In de tobbe, dan maar. Een van mijn vele gemalinnen schrobt het noeste zweet van mijn rug en vraagt me of we vanavond. Vanvond niet, zeg ik dan.
De vrouw van onder mijn arm zit een tobbe verderop. Dat wordt nog leuk. Maar nu even niet. Of toch maar wel. Want ze kirt nog steeds en ik hoor haar door de muren heen. Nu dan, droog me af want er is werk aan de winkel!
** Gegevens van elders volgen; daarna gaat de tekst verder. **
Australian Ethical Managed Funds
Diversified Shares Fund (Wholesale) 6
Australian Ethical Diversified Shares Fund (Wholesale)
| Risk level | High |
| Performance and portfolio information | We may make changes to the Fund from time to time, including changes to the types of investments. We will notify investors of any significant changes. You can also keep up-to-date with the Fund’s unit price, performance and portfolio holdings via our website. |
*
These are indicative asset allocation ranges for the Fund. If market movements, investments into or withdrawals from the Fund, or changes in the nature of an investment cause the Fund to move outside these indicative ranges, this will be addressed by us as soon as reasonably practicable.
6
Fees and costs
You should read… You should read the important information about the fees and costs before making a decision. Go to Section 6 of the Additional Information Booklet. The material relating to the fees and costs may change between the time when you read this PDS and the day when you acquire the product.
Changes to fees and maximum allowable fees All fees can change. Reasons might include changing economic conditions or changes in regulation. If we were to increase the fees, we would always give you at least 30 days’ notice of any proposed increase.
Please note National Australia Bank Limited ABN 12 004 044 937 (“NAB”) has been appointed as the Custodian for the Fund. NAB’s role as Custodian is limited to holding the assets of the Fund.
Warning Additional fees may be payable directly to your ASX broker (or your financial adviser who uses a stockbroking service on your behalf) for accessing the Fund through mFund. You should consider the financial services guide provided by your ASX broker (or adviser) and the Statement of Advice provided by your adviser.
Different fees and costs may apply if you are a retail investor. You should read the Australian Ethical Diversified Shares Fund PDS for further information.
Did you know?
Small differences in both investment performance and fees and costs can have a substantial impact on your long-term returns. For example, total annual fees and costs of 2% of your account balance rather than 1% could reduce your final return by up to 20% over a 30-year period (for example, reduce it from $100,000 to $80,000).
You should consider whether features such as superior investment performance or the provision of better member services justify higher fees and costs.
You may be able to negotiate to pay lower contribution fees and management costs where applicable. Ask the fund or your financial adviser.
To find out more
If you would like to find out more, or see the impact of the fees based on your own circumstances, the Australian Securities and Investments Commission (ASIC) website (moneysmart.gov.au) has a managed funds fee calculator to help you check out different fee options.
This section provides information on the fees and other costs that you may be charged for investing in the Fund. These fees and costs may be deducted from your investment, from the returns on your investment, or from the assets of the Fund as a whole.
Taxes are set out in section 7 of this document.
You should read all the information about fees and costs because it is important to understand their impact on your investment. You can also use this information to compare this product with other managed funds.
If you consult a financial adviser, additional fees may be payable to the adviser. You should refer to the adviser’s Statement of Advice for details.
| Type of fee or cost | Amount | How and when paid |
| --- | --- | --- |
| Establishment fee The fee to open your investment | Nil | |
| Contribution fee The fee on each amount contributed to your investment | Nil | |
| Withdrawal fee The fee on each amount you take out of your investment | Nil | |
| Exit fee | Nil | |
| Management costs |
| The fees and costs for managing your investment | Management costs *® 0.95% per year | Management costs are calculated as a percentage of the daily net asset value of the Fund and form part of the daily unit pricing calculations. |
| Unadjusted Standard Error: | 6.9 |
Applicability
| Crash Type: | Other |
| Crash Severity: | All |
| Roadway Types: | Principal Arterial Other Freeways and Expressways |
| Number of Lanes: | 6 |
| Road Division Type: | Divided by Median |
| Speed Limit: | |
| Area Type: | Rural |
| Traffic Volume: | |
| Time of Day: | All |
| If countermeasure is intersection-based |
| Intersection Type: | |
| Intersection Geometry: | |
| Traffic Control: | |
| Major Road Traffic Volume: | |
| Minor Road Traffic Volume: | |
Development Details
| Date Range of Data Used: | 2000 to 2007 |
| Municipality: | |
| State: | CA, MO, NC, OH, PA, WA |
Naar het vertrek waarin ik slaap. Als het nacht is. Maar het is nog geen nacht. Komt dat even mooi uit. Een fijne dame zit op mijn bed. Ze heeft haar kleren weer aangetrokken. Sta ik daar. En ik sta goed. Na een prettige reeks van hartstochtelijke kussen en gewrijf met de handen, begint dan toch de nacht. De nacht waarin we elkaar beminnen, als was het voor ons allebei de eerste keer. De vogels zijn eerder wakker dan wij moe, en ik geloof werkelijk dat het doden van de draak, een aantal uren alweer geleden, me ditmaal de vrouw van mijn leven heeft gebracht. En sinds lange tijd val ik, het is waarachtig, naakt en onbeschaamd, tegen (met in mijn armen), haar in slaap.
Als mijn schildknaap me, zoals altijd, wakker maakt met mijn opnieuw blinkende harnas, stuur ik hem, zonder woorden weer mijn kamer uit. Er is geen plaats meer voor een harnas. Vannacht is de kamer te klein geworden voor een onversaagde drakendoder. Te klein voor mijn hart, wat tekeer gaat als ik naast me kijk. Met haar rug naar me toe, een arm onder haar kussen. Haar andere arm op mijn been. Om me, zelfs in haar slaap, maar niet los te willen laten. Mijn lippen kussen haar zwarte haren, zonder ze aan te raken. Onze deken trek ik tot net over haar schouders, over de mijne. Vandaag niet. Vandaag moet voor atlijd blijven duren. Dan lig ik weer. Tegen haar aan. En ik glimlach om de droom waarvan ik niet meer durfde hopen hem nog ooit te dromen. Maar ik ben al wakker geworden. En ze is er nog steeds. Even mooi en breekbaar. Zonder bang te zijn durf ik weer in slaap te vallen en voel haar haren tegen mijn gezicht. Zo wordt ik ook weer wakker. Zonder te hebben bewogen. Met haar haren tegen mijn gezicht. Dromen die niet ophouden als je wakker wordt. Dat zijn de mooiste.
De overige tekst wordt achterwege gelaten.